In a keynote presentation yesterday at the eTail West conference in Palm Springs, Calif., Greg Revelle, chief marketing officer at Kohl's, discussed the retail chain's initiative to personalize its marketing communications and improve upon the shopping experience for its customers across all channels. Revelle noted that it's an exciting time to be at Kohl's, as the department store chain has been able to weather some lean years at the outset of this decade and return to profitable growth. He cited the challenging environment in which Kohl's is operating, with competitors closing stores, but also the opportunity this presents for the Menomonee Falls, Wis.-based retailer.
"Other retailers are closing stores; we're not closing our stores because they’re profitable," Revelle said. "We also see an opportunity when other retailers' stores are closing. Store closures are a big opportunity, not a liability."
Revelle added that Kohl's has recorded five straight quarters of positive comps, and that customer engagement levels are at all-time highs. However, he cautioned the company can't take this success for granted and rest on its laurels.
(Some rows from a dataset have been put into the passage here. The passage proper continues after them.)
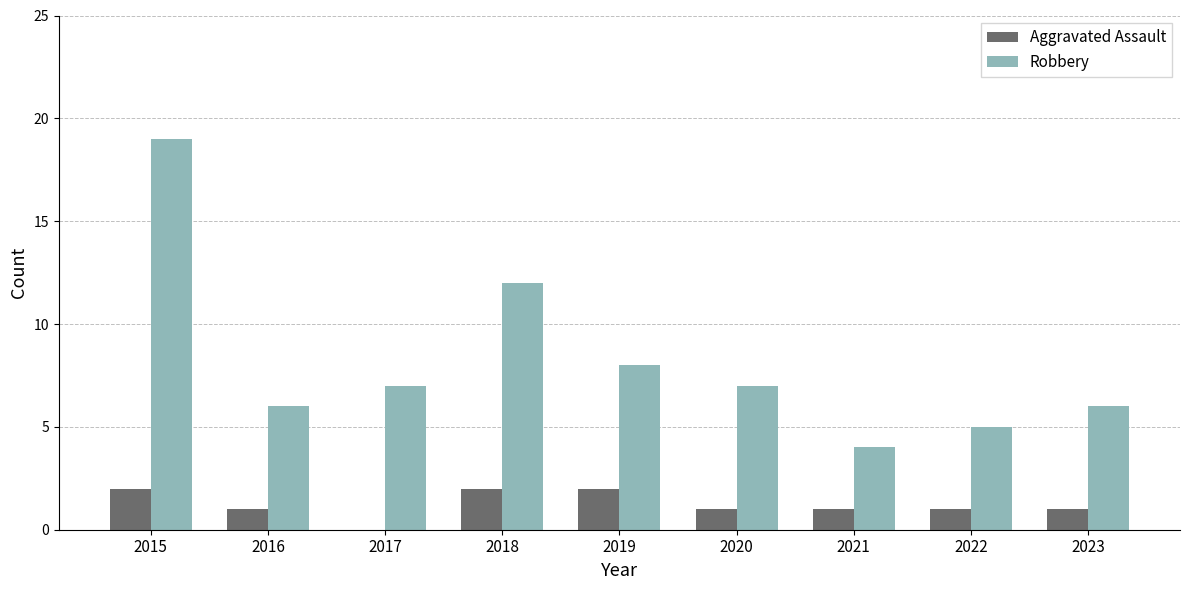

Is it true that Robbery equals 2 at 2023?

False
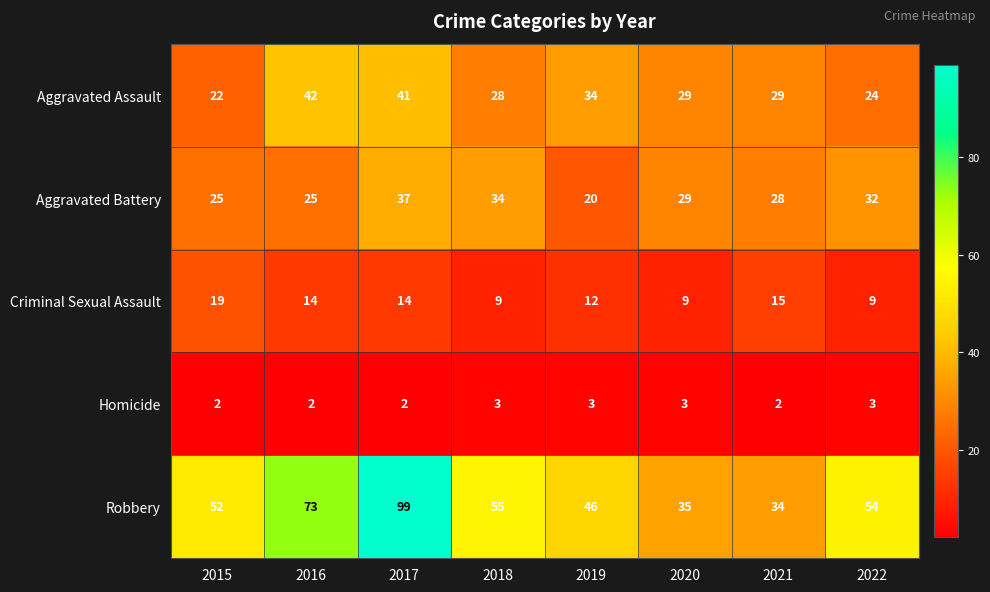

How many values in the Criminal Sexual Assault series are below 14?

4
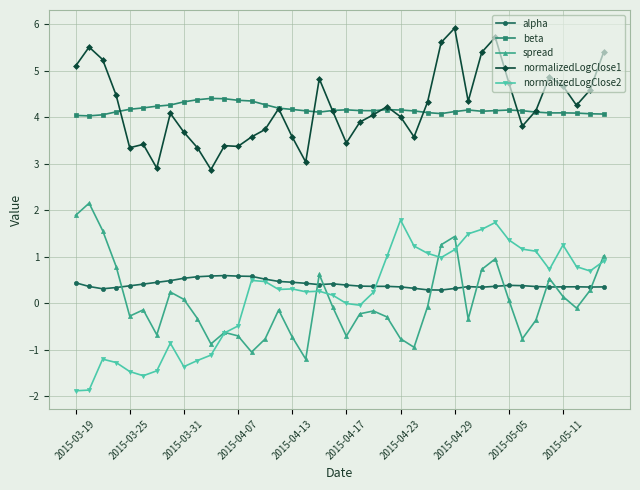

True or false: spread has more than 0 points higher than both neighbors.

True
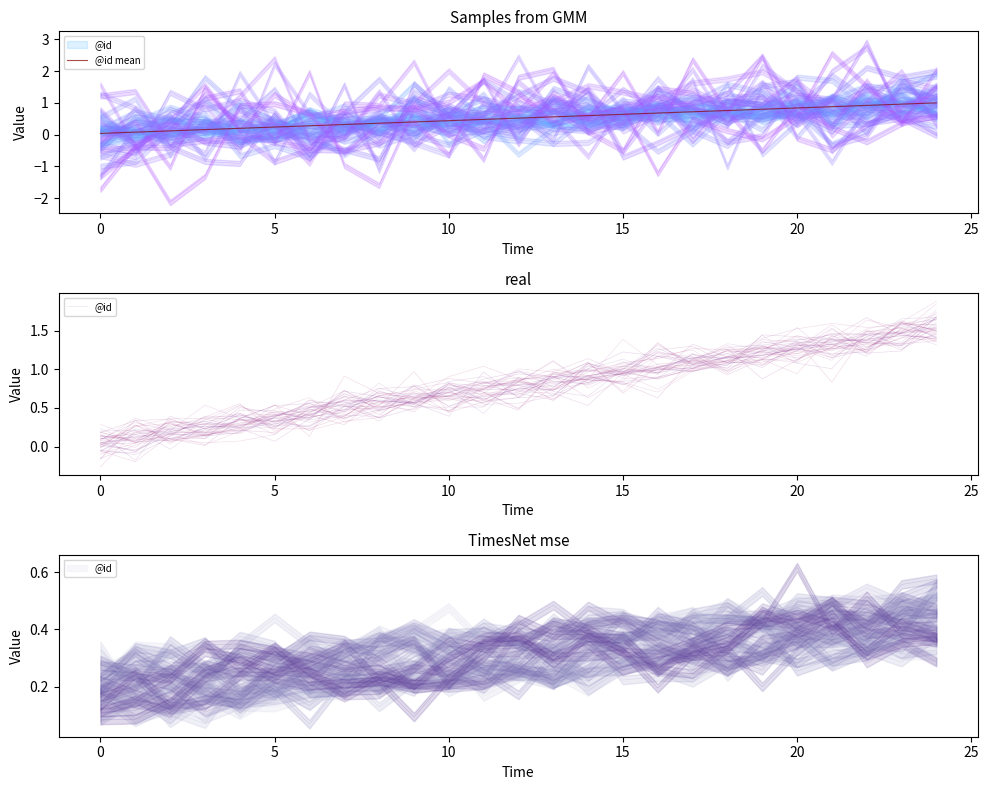

How many interior local peaks does the @id series have?

6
To that end, Kohl's has put in place an aggressive plan to provide clarity to three core components of its business: customers; merchandise value proposition; and brand position and purpose.
Customers
Kohl's customers share common traits, according to Revelle. They appreciate value; they shop for themselves and their families; and they demand quality and style. With that understanding of its customers, Kohl's can begin targeting these personas with personalized communications and offers that are more likely to generate positive results.
"We didn’t feel any other retailer was doing all three of these things," said Revelle. "There's clarity on the growth opportunity."
Product
Kohl's offers a mix of private-label and national brands at its stores and online. The company wants to ensure it's offering great product all the time, while also introducing new brands into the collection, Revelle said. Recent brand partnerships that Revelle noted include LEGO, Nine West, Property Brothers, and POPSUGAR.
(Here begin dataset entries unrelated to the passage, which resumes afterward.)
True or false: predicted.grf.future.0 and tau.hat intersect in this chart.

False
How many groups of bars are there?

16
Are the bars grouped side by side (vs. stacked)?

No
In addition to new brand partnerships, Revelle noted that Kohl's customers can use Kohl’s Cash to purchase every product the retailer sells. The innovative promotional tool generates incremental purchasing for the company.
Brand Position and Purpose
Kohl's mantra is rewarding the everyday. The philosophy is core to the brand, its customers and employees. That’s not enough, however.
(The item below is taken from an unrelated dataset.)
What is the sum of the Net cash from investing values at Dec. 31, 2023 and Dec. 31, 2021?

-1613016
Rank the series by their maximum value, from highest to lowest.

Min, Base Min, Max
"We have to do more," Revelle said.
To improve the customer experience and reward the everyday, Kohl's has invested in personalization tools that will help it to continue to differentiate from its competitors.
"Personalization is expensive and hard to do," noted Revelle, "but we sensed an opportunity to invest. [It] Requires a lot of data, and we have a lot of that. ROI at the end of the day is what we're after."
Kohl's objective was to shift its marketing from being channel-centric to omnichannel; segmented to one-to-one; largely manual to being enabled by technology and automated; and evolving from data subsets to data supersets.
For Kohl's, personalization means that customers are heard, recognized, engaged, and provided with a seamless journey. For marketing, the customer experience should be the right message, in the right channel, at the right time. Personalization allows us to do this better, said Revelle.
The approach for Kohl's to enable this level of personalization involves many components, including teams (agile and cross-functional); KPIs (measurable objectives, clear and aligned, with sales the ultimate measure); customer-centricity; speed and agility (value speed and learning over perfection, scaling quickly); and technology (a connected technology road map).
Revelle wrapped up his presentation by talking about what the future of personalization looks like for Kohl's. He cited personalized, curated site content (e.g., outfitting based on customer data) as well as gamification, identifying the Meet Your Match game that the company rolled out to match footwear with customers based on persona data.